Here are examples of questions I’m currently trying to answer:

  1. Are there moral rules which must always be obeyed? If so, then dirty hands actions can never be done. A rule would forbid them. But that means the terrorist’s bombs will explode with mass casualties, and Simon and Joe will both fall off the mountain.
  2. Could the gravity of a situation be so great rules must be broken? An example I’ll explain more fully next time is of a householder giving shelter to someone trying to escape a murderer – then the murderer bangs on the door and demands to know where his intended victim went – do you say ‘Come on in, he’s inside …’ or do you point into the distance and say ‘he went that way’? A man’s life depends on you lying.
  3. Might a dirty hands action be so awful that it could never be justified no matter how terrible the consequences? Philosophers ask, ‘If the terrorist won’t tell where the bombs lie, could you torture his (wholly innocent) wife to force the terrorist’s confession?’ Could that ever be right?
  4. Might dirty hands actions be justified only if the consequences of doing nothing reached a certain level of awfulness? Some suggest torturing the terrorist wouldn’t be justified if only a few would be killed by his bombs, but it would be entirely different if the terrorist had planted a nuclear bomb which would destroy millions.
  5. If someone is a moral rule-keeper and refuses to do ‘what needs to be done’ (a dirty hands action), and there are dreadful consequences, should the rule-keeper be blamed, and perhaps held legally liable? For example, a beach life-guard has promised to be home in time for his daughter’s birthday party, but just before he leaves his post he’s told someone is drowning in the waves. But, he’s a rule-keeper and can’t break his promise to be present at the party. Besides, his shift-time is over, so home he goes. The person in the waves drowns. The lifeguard kept his promise, but will he not be blamed because someone died whose life he could have saved?

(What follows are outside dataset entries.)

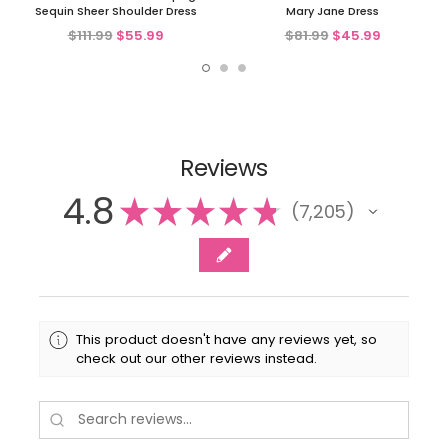
Sequin Sheer Shoulder Dress
Mary Jane Dress
$111.99
$55.99
$81.99
$45.99
Reviews
4.8
★
★
★
★
★
7,205
7205
This product doesn't have any reviews yet, so
check out our other reviews instead.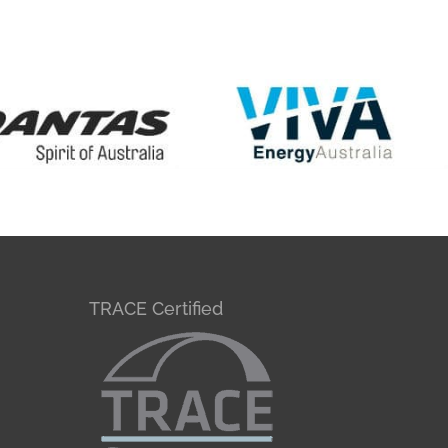
TRACE Certified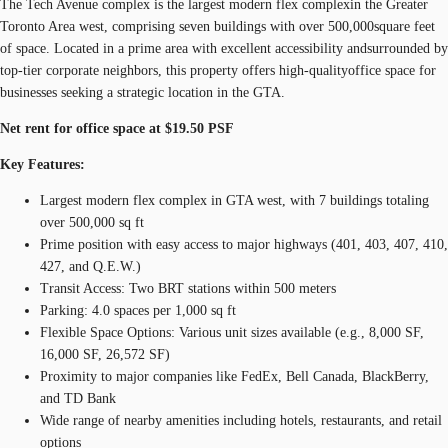
The Tech Avenue complex is the largest modern flex complexin the Greater
Toronto Area west, comprising seven buildings with over 500,000square feet
of space. Located in a prime area with excellent accessibility andsurrounded by
top-tier corporate neighbors, this property offers high-qualityoffice space for
businesses seeking a strategic location in the GTA.
Net rent for office space at $19.50 PSF
Key Features:
Largest modern flex complex in GTA west, with 7 buildings totaling
over 500,000 sq ft
Prime position with easy access to major highways (401, 403, 407, 410,
427, and Q.E.W.)
Transit Access: Two BRT stations within 500 meters
Parking: 4.0 spaces per 1,000 sq ft
Flexible Space Options: Various unit sizes available (e.g., 8,000 SF,
16,000 SF, 26,572 SF)
Proximity to major companies like FedEx, Bell Canada, BlackBerry,
and TD Bank
Wide range of nearby amenities including hotels, restaurants, and retail
options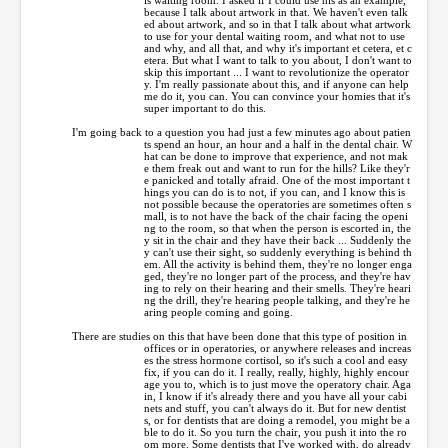
because I talk about artwork in that. We haven't even talk
ed about artwork, and so in that I talk about what artwork
to use for your dental waiting room, and what not to use
and why, and all that, and why it's important et cetera, et c
etera. But what I want to talk to you about, I don't want to
skip this important ... I want to revolutionize the operator
y. I'm really passionate about this, and if anyone can help
me do it, you can. You can convince your homies that it's
super important to do this.
I'm going back to a question you had just a few minutes ago about patien
ts spend an hour, an hour and a half in the dental chair. W
hat can be done to improve that experience, and not mak
e them freak out and want to run for the hills? Like they'r
e panicked and totally afraid. One of the most important t
hings you can do is to not, if you can, and I know this is
not possible because the operatories are sometimes often s
mall, is to not have the back of the chair facing the openi
ng to the room, so that when the person is escorted in, the
y sit in the chair and they have their back ... Suddenly the
y can't use their sight, so suddenly everything is behind th
em. All the activity is behind them, they're no longer enga
ged, they're no longer part of the process, and they're hav
ing to rely on their hearing and their smells. They're heari
ng the drill, they're hearing people talking, and they're he
aring people coming and going.
There are studies on this that have been done that this type of position in
offices or in operatories, or anywhere releases and increas
es the stress hormone cortisol, so it's such a cool and easy
fix, if you can do it. I really, really, highly, highly encour
age you to, which is to just move the operatory chair. Aga
in, I know if it's already there and you have all your cabi
nets and stuff, you can't always do it. But for new dentist
s, or for dentists that are doing a remodel, you might be a
ble to do it. So you turn the chair, you push it into the ro
om more. Some dentists that I've worked with, do already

Thankfully the philosophical world is not on tip toes waiting for my answers to these questions. All debate will not screech to a halt because of what I write. But I’m glad to be studying something which impacts all of us. Not you? Are you sure? Next time someone you care about – a spouse, a son or daughter, your best friend, has an appalling hair cut or wears outrageous clothes, and asks ‘Do I look good in this?’ what will you say? The truth, or a lie…?

If it’s any comfort, in the next blog I’ll explain why rules matter, and why sometimes they just can’t be followed.

[1] The book details can be found here: https://www.penguin.co.uk/books/357672/touching-the-void-by-simpson-joe/9780099511748

[2] A crevasse can be 150ft/45m deep.

[3] My elite mountaineer friend Rick told me what Simon did was exactly right. Climbers understand and accept that two shouldn’t die when one could live. In fact Joe did not die, but everything that followed his plunge into a crevasse is one of the most remarkable survival stories ever recorded. Read the book!